ABC says that anchor Bill Weir has been given exclusive access to Apple factories in Shenzhen “to see firsthand what life is like for factory workers, most of whom have never used an iPod, iPhone or Apple computer.” Weir's report airs at 11:35 p.m. ET on Tuesday.
"For years, Apple and Foxconn have been synonymous with monster profits and total secrecy so it was fascinating to wander the iPhone and iPod production lines, meet the people who build them and see how they live. Our cameras were rolling when thousands of hopeful applicants rushed the Foxconn gates and I spoke with dozens of line workers and a top executive about everything from hours and pay to the controversies over suicides at the plant and the infamous ‘jumper nets’ that line the factories in Shenzhen.
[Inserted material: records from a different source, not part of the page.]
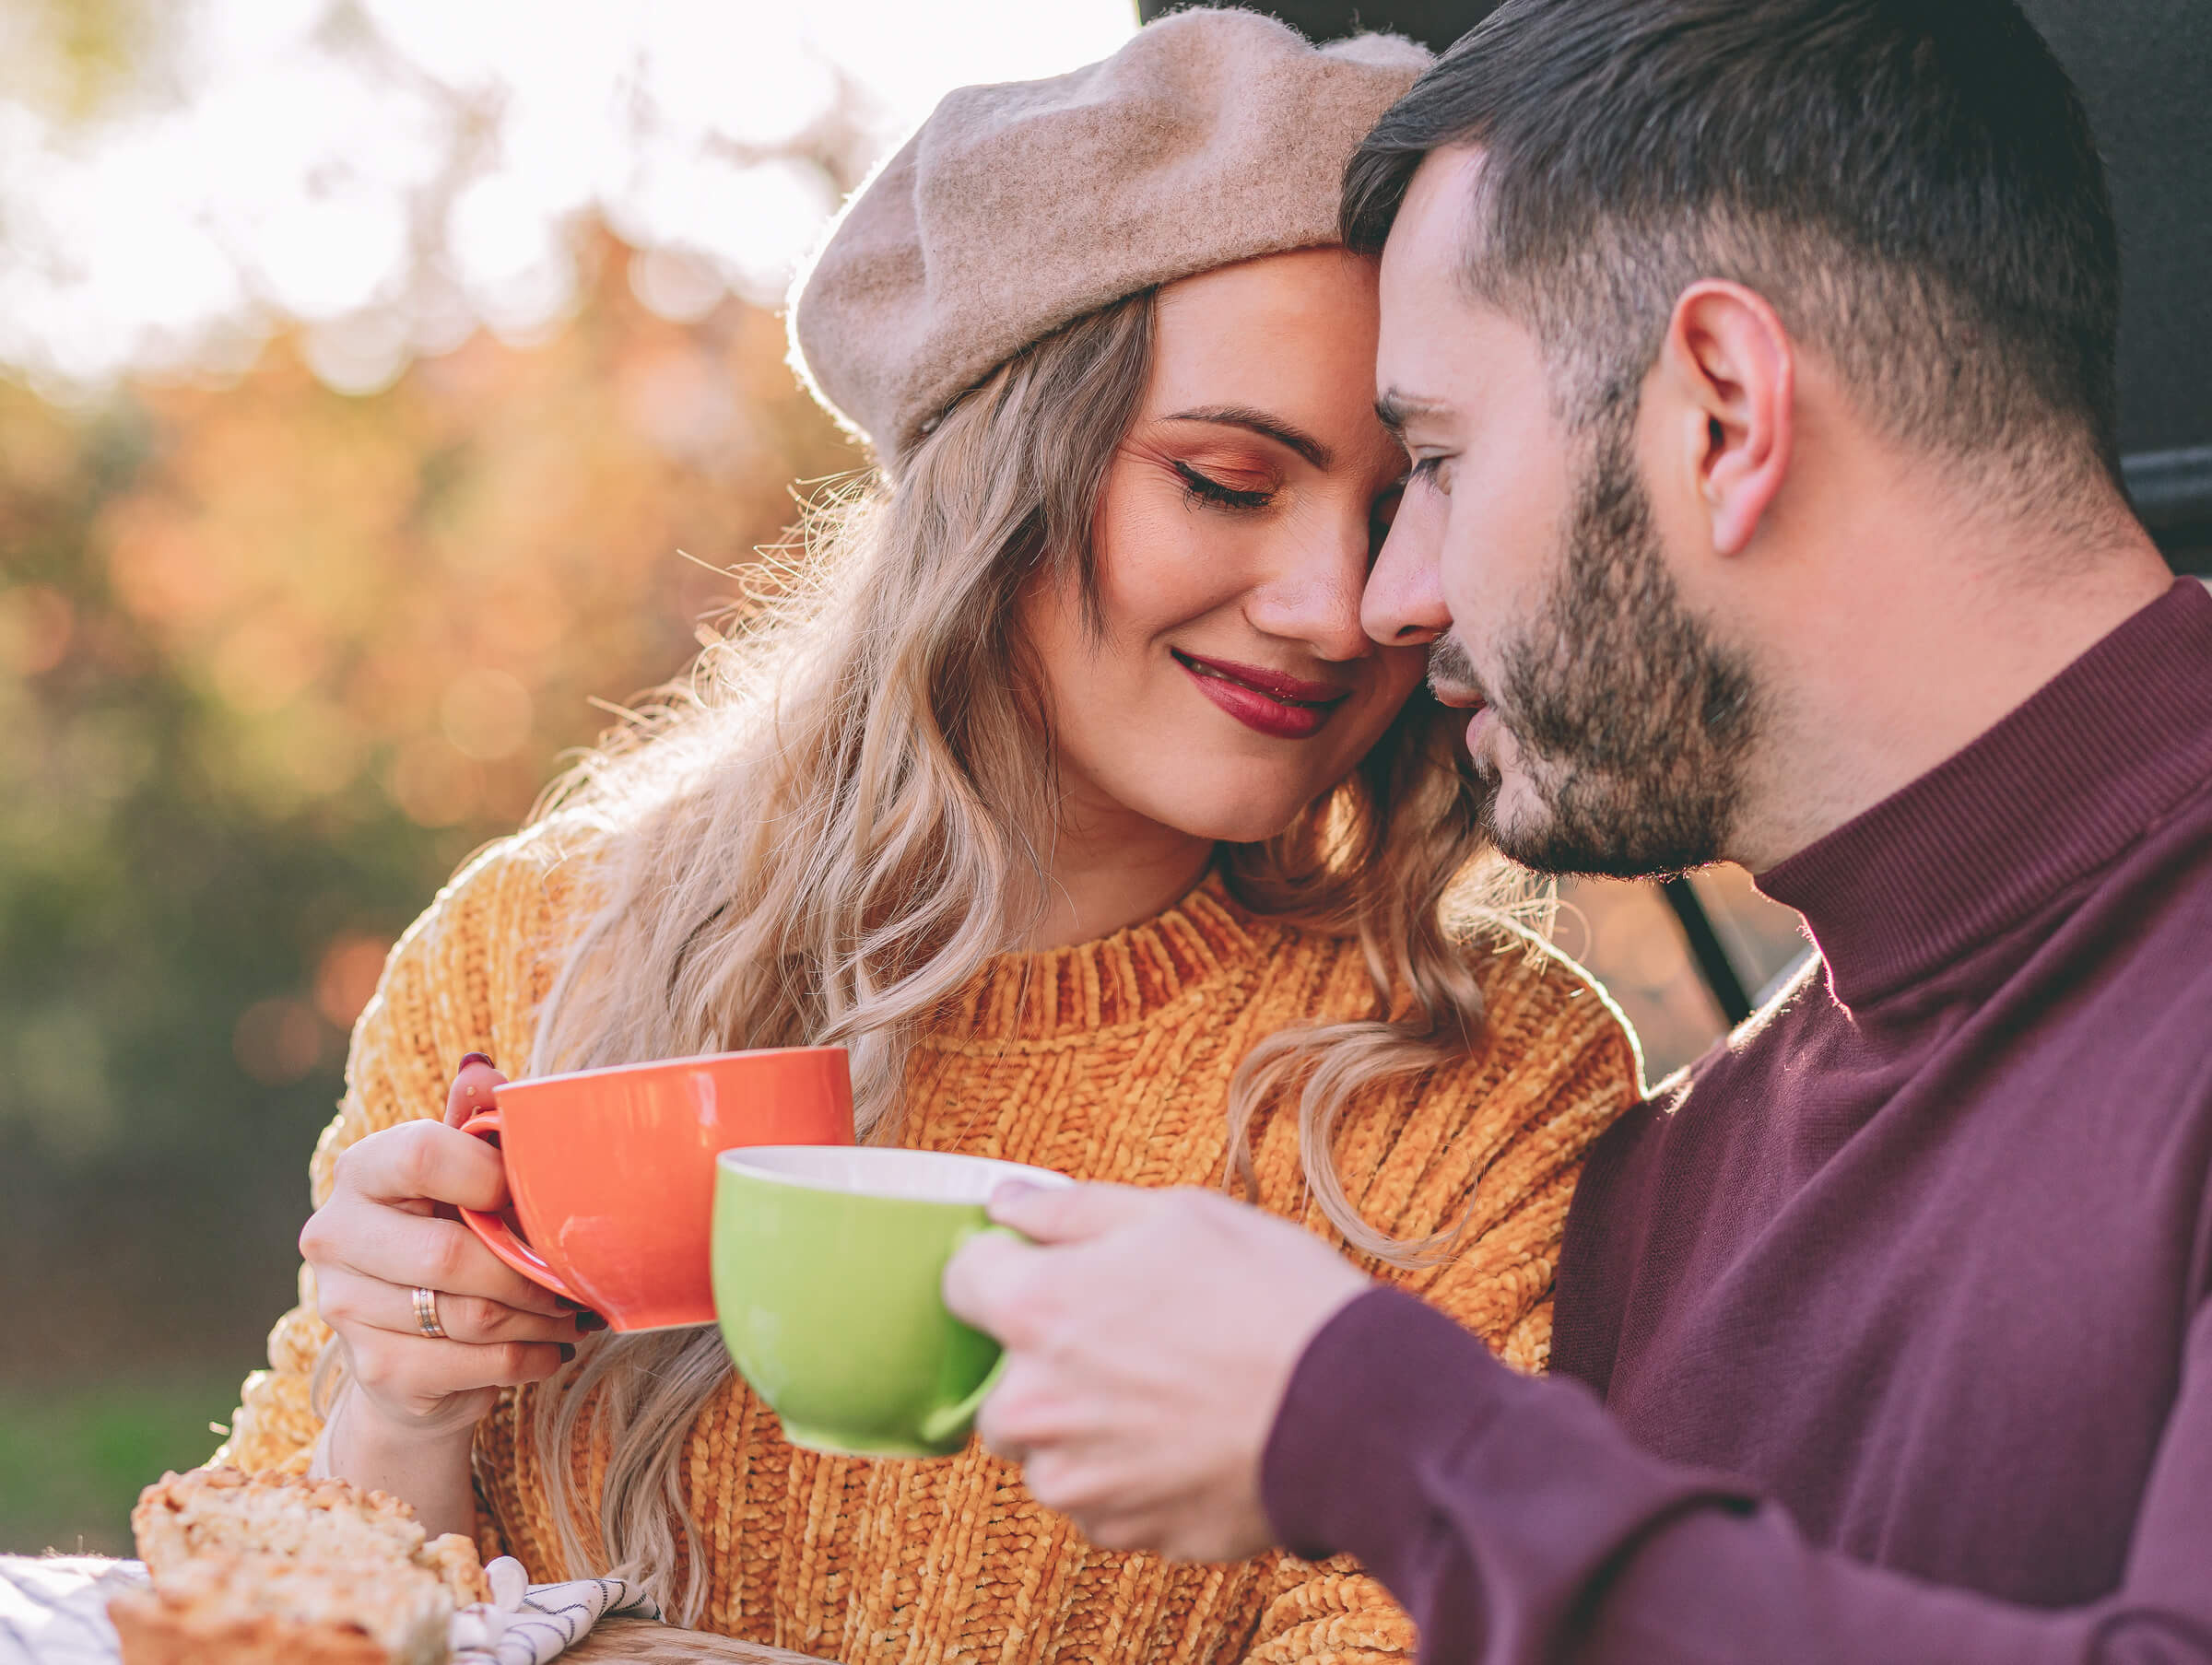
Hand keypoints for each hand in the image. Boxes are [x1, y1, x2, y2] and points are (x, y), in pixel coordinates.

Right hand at [300, 1055, 593, 1446]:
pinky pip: (476, 1364)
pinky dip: (530, 1357)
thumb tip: (483, 1072)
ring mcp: (344, 1308)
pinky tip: (551, 1348)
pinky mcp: (375, 1371)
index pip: (420, 1155)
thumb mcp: (464, 1176)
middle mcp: (334, 1236)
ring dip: (541, 1317)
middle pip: (449, 1254)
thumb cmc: (451, 1238)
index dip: (491, 1174)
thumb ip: (475, 1125)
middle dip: (528, 1269)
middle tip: (575, 1274)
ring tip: (573, 1310)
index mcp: (360, 1171)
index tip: (533, 1194)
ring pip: (471, 1316)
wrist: (414, 1353)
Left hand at [942, 1183, 1371, 1562]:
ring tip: (1171, 1393)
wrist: (1356, 1409)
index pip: (961, 1282)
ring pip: (1048, 1450)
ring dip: (1085, 1426)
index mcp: (1039, 1311)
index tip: (1045, 1270)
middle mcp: (1036, 1406)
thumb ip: (1072, 1211)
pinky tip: (1189, 1438)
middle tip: (1129, 1341)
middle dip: (1045, 1364)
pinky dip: (1128, 1474)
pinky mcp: (1122, 1531)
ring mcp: (1076, 1481)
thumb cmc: (1272, 1297)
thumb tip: (1007, 1204)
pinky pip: (1098, 1499)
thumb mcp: (1178, 1214)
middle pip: (1000, 1384)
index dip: (1003, 1268)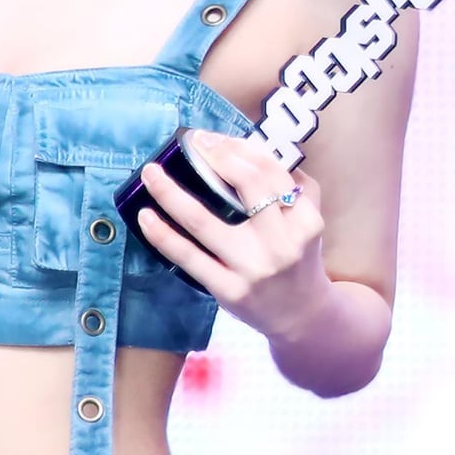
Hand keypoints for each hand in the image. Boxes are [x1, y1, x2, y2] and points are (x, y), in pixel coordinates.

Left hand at [136, 130, 330, 341]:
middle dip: (215, 155)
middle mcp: (281, 242)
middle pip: (246, 185)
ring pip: (204, 221)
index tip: (213, 137)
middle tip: (192, 142)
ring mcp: (253, 268)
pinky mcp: (229, 290)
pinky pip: (189, 257)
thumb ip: (294, 184)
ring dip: (170, 192)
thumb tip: (249, 146)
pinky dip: (163, 235)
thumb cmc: (298, 257)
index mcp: (304, 219)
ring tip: (150, 173)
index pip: (270, 171)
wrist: (303, 317)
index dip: (239, 147)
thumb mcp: (308, 220)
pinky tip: (146, 216)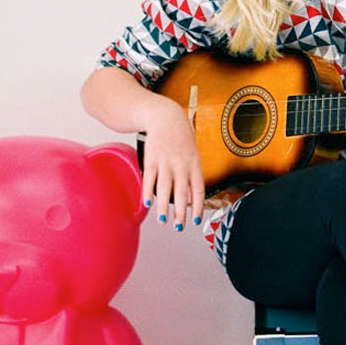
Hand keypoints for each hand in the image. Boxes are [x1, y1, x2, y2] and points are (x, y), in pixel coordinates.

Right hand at [140, 95, 204, 231]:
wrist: (166, 117)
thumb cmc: (182, 140)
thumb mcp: (193, 157)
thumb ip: (192, 178)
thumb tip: (192, 202)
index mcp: (194, 164)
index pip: (198, 189)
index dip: (198, 207)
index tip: (196, 222)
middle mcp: (181, 164)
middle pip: (182, 192)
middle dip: (181, 212)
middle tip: (179, 227)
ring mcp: (166, 161)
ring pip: (165, 187)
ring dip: (163, 206)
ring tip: (163, 221)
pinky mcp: (151, 158)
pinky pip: (150, 177)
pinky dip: (148, 191)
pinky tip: (147, 203)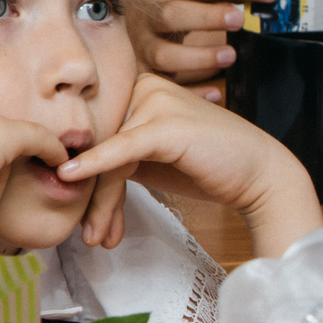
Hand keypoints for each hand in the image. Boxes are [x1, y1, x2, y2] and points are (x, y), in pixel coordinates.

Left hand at [57, 73, 322, 257]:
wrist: (258, 174)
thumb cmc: (207, 166)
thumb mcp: (151, 158)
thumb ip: (114, 156)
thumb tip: (64, 173)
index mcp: (138, 88)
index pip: (96, 131)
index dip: (84, 173)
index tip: (81, 213)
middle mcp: (144, 86)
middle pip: (98, 143)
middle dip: (91, 194)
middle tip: (90, 234)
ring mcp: (157, 102)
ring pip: (107, 155)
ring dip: (100, 201)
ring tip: (97, 236)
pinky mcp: (165, 125)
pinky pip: (122, 150)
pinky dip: (96, 166)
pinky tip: (72, 176)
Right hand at [128, 0, 282, 94]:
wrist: (101, 17)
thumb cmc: (156, 3)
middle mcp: (149, 15)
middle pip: (174, 15)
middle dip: (208, 17)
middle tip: (239, 20)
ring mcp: (140, 46)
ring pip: (164, 55)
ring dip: (199, 57)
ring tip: (229, 56)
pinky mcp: (139, 73)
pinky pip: (164, 86)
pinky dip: (191, 92)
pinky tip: (216, 93)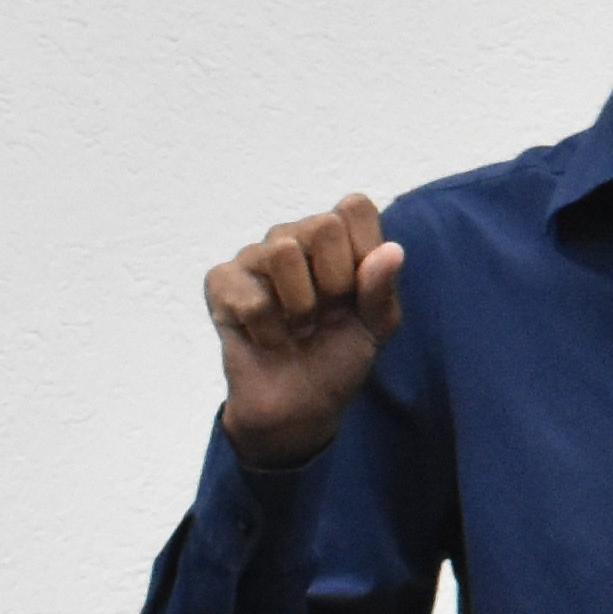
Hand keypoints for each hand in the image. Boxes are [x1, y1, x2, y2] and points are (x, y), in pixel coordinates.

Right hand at [208, 197, 403, 468]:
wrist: (300, 407)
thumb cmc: (339, 356)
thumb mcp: (376, 326)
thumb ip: (382, 288)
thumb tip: (391, 251)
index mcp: (335, 237)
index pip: (354, 207)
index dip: (364, 251)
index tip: (359, 290)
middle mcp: (292, 236)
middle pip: (323, 226)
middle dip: (335, 283)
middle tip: (326, 313)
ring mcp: (253, 257)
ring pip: (282, 252)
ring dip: (300, 307)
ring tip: (298, 326)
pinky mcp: (221, 282)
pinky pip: (251, 296)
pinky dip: (268, 330)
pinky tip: (268, 338)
After this trip, I'll never see an Apple product the same way again," said Weir.
The better Apple does financially – and it is showing little signs of slowing down based on fourth quarter results that included record revenue of $46.33 billion and record net profit of $13.06 billion – the more closely Apple’s critics will be watching how the company is getting its returns.
And Apple’s issues in China don’t just have to do with factory conditions. It also now finds itself in a legal tussle with a Chinese company that says Apple is infringing on its iPad trademark – a situation that could result in an iPad 3 customs ban.